中央西線

中央本線は東京~名古屋間を甲州街道、中山道に沿って山梨、長野、岐阜の3県を通過する一大幹線だが、一般に東京~塩尻間を中央東線、塩尻~名古屋間を中央西線と呼ばれている。中央西線は塩尻~名古屋の174.8kmを結ぶ約2時間30分の路線。勾配を上下しながら街道沿いに広がる宿場町を通り、木曽山脈(中央アルプス)を望みながら名古屋へと至る。

宿場町らしい造り奈良井駅

塩尻を出発すると、葡萄棚の広がる田園風景を進む。やがて急勾配区間に入りと線路と贄川(にえかわ)と国道119号の3つの流れが並行する。塩尻から5つ目の駅、奈良井は“奈良井千軒”と呼ばれるほどの大宿場町で、難所である鳥居峠が近いことからここ奈良井宿で宿をとる旅人が多かった。古くから旅籠(はたご)や酒造などが軒を連ねる町並は約1kmに渡り、国伝統的建造物保存地区に選定されている。古社寺をはじめ、名産の木曽漆器、漬物、おやきなどがあり、ぶらり町歩きが楽しいところだ。

__示した記録__

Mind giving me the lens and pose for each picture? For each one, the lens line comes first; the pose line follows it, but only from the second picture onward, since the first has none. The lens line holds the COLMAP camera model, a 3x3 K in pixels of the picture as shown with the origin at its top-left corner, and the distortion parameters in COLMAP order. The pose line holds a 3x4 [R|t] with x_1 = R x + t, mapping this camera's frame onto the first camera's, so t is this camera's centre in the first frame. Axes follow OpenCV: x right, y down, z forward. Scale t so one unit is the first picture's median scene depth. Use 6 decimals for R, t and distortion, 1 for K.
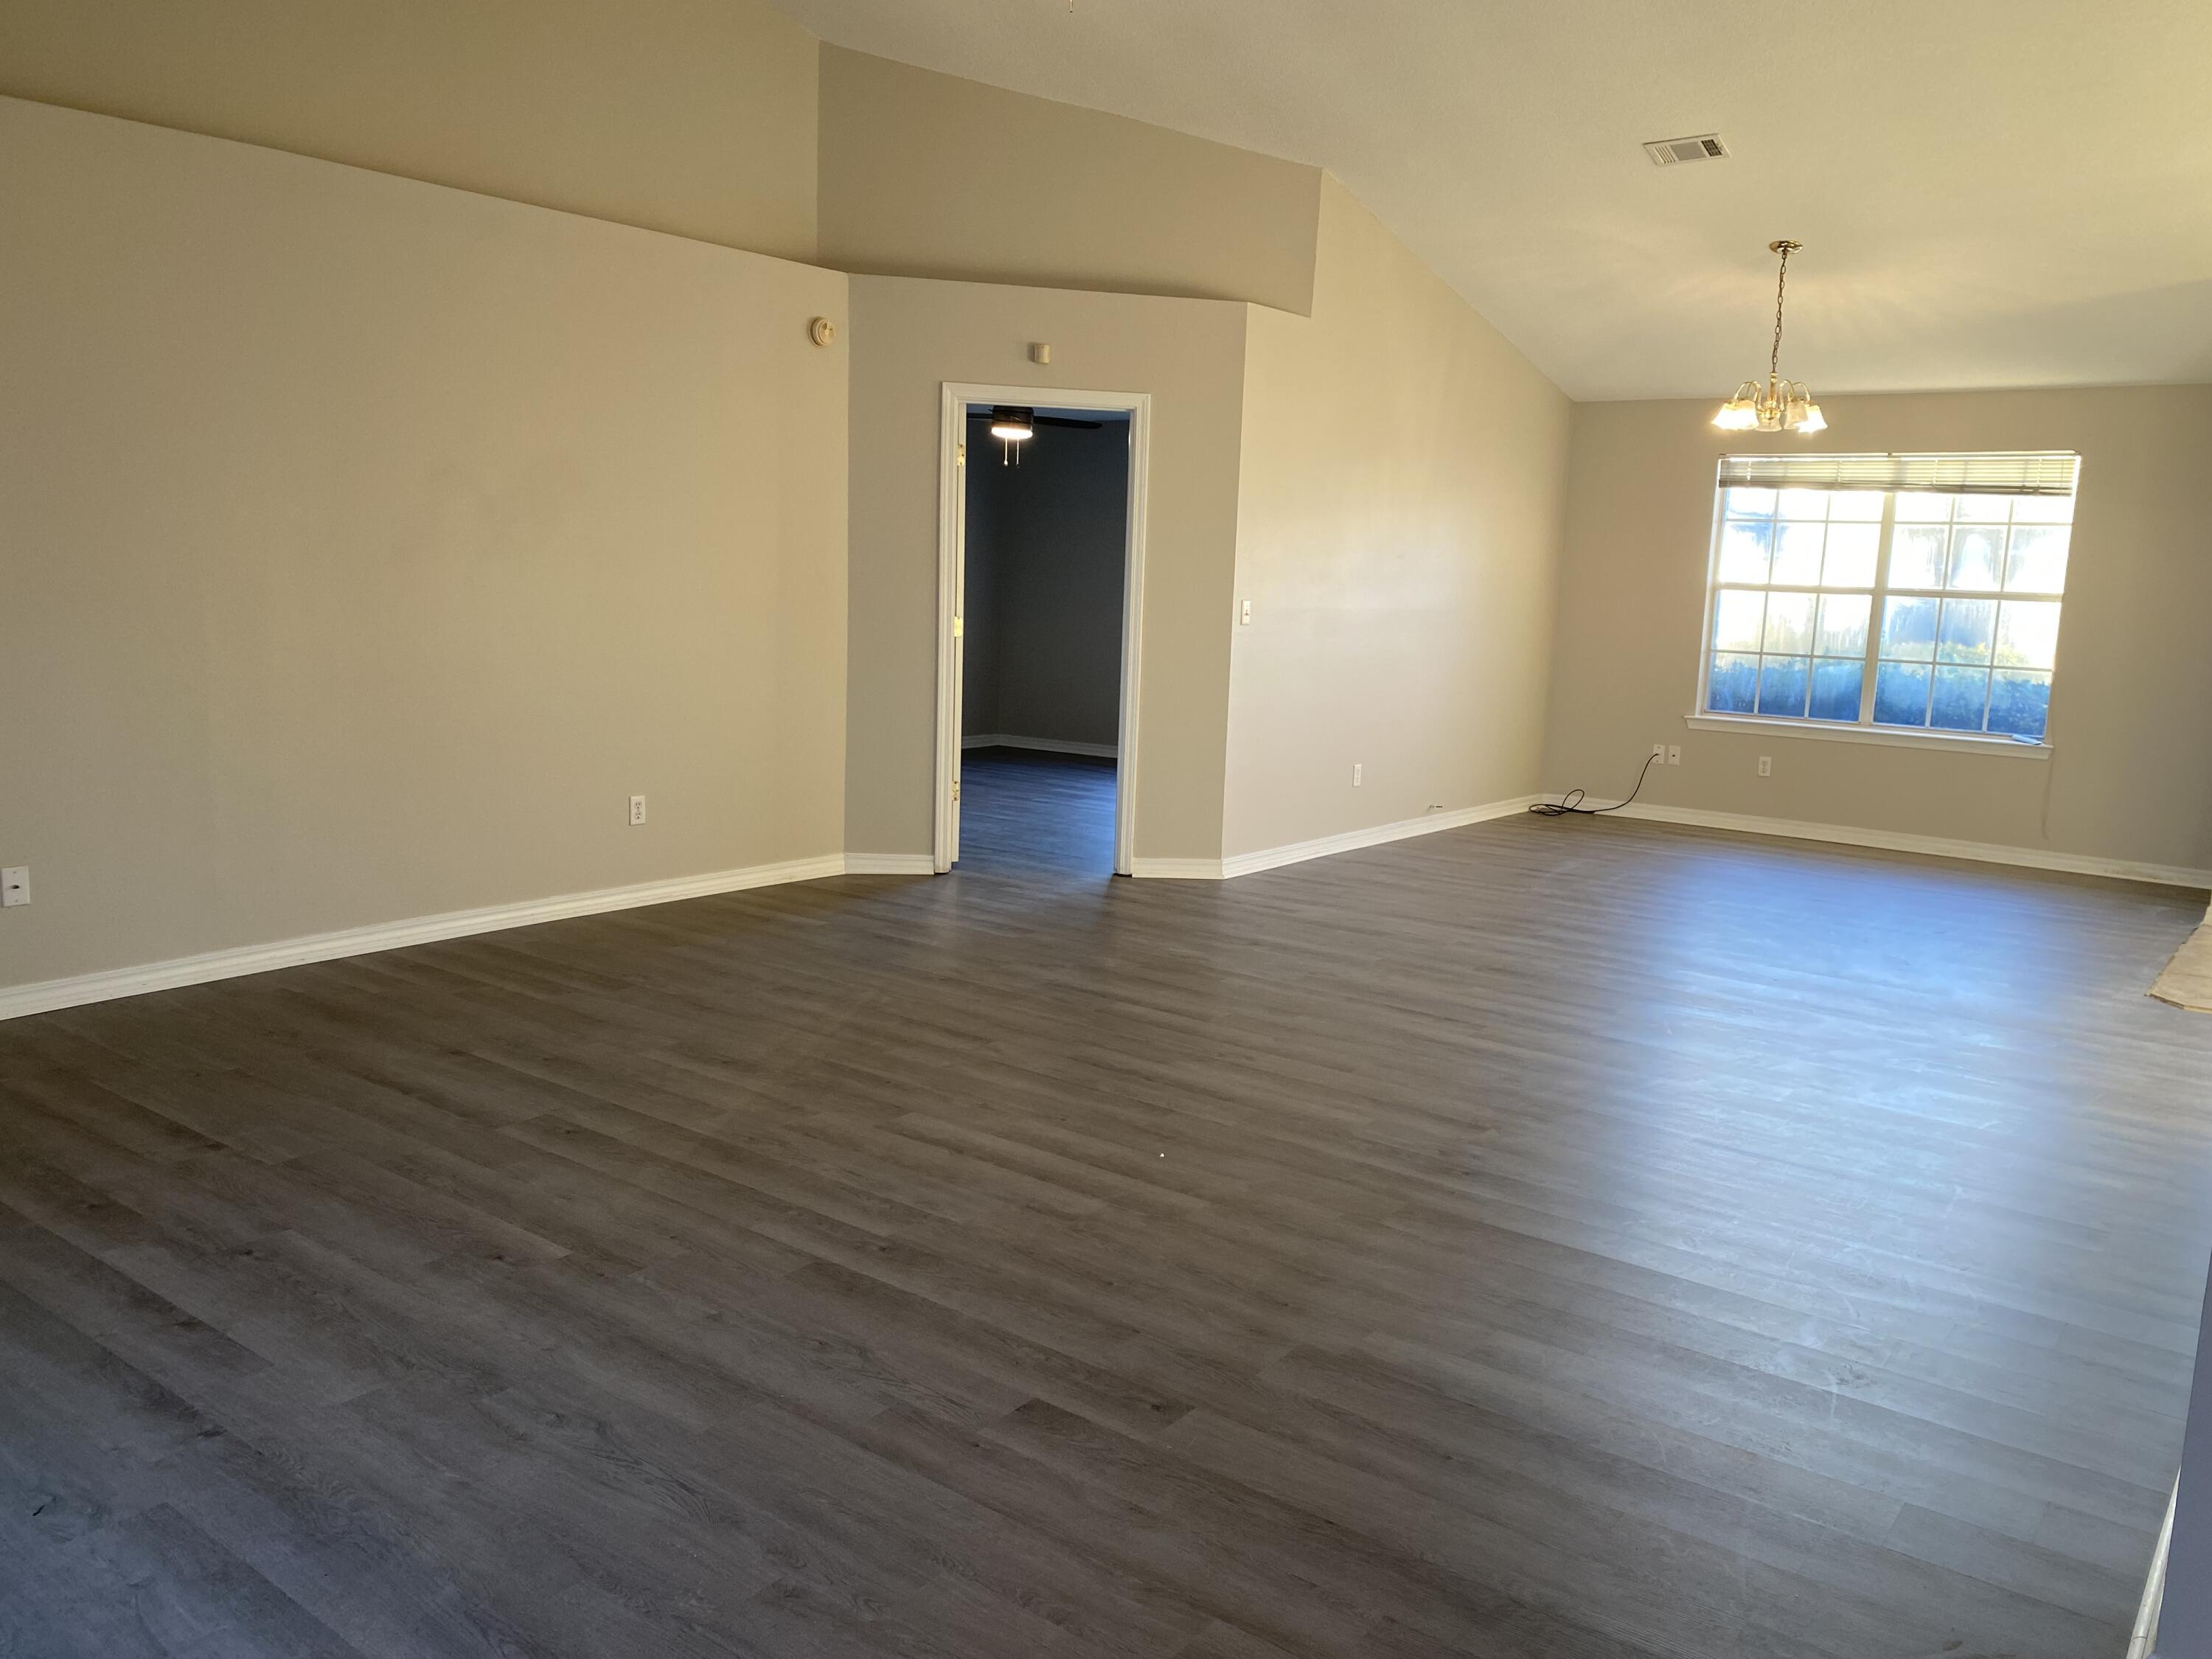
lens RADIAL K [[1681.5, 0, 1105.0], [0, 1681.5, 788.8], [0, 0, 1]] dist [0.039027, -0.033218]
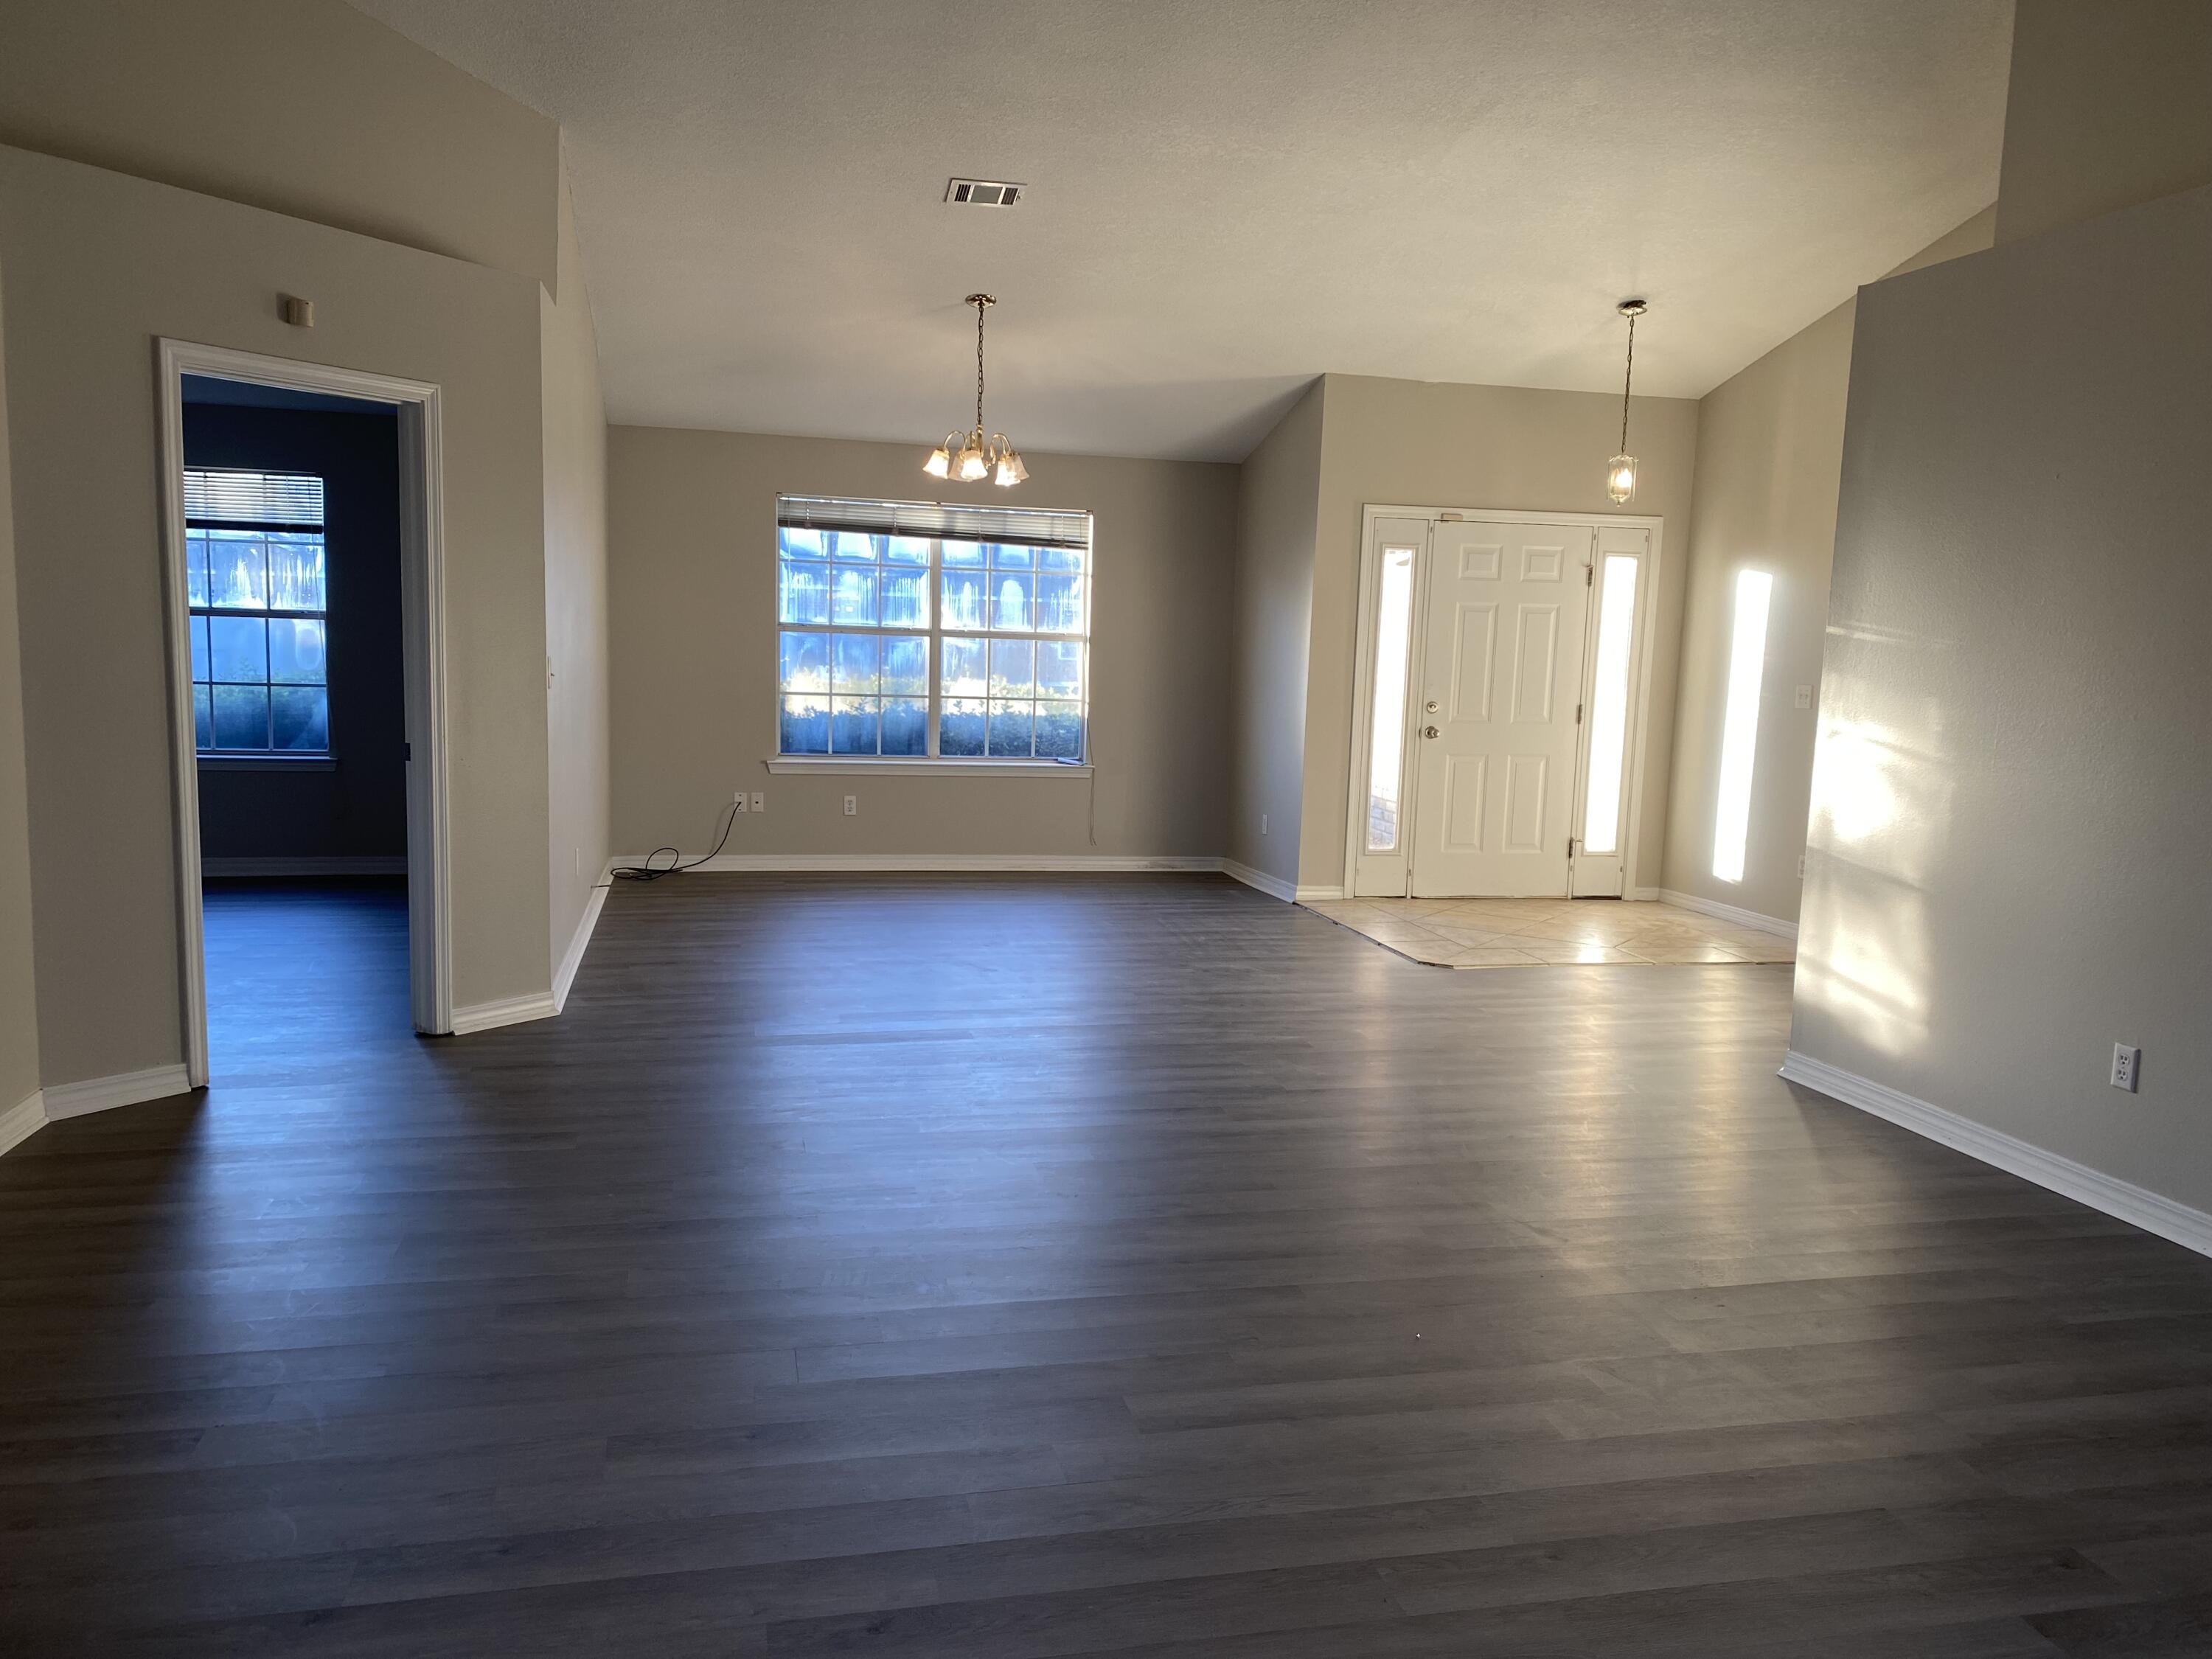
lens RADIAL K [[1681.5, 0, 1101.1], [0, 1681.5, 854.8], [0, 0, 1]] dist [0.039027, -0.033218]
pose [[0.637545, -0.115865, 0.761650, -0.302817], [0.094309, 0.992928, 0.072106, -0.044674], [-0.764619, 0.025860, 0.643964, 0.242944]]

--

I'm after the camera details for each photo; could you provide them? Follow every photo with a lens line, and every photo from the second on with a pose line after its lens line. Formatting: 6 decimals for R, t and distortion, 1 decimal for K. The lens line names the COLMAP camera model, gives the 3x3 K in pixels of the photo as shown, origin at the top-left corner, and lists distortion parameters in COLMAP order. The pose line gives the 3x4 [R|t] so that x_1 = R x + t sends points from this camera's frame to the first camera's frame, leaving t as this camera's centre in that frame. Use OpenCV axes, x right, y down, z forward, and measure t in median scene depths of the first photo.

__次の課題__
(a) 中央西線の文章について、次の3つに答えてください。
(i) 中央西線は塩尻～名古屋の何kmを結んでいますか。
(ii) 奈良井は塩尻から何番目の駅ですか。
(iii) 奈良井の古い町並はどれくらいの長さに続いていますか。
(b) 中央西線の文章のうち、「中央本線は東京~名古屋間を甲」から始まり「を望みながら名古屋へと至る。」で終わる部分を、「宿場町」を「城下町」に書き換えてもう一度書いてください。
(c) 中央西線の文章で、奈良井の名産として挙げられているものをすべて書き出してください。
中央西線の文章だけを使って答えてください。

__課題ごとの答え__
(a)
(i) 174.8km
(ii) 5つ目
(iii) 約1km

(b)
中央本線は東京~名古屋間を甲州街道、中山道に沿って山梨、長野、岐阜の3県を通過する一大幹線だが、一般に東京~塩尻間を中央東線、塩尻~名古屋間を中央西線と呼ばれている。中央西線は塩尻~名古屋の174.8kmを結ぶ約2時間30分の路線。勾配を上下しながら街道沿いに広がる城下町を通り、木曽山脈(中央アルプス)を望みながら名古屋へと至る。

(c) 木曽漆器、漬物、おやき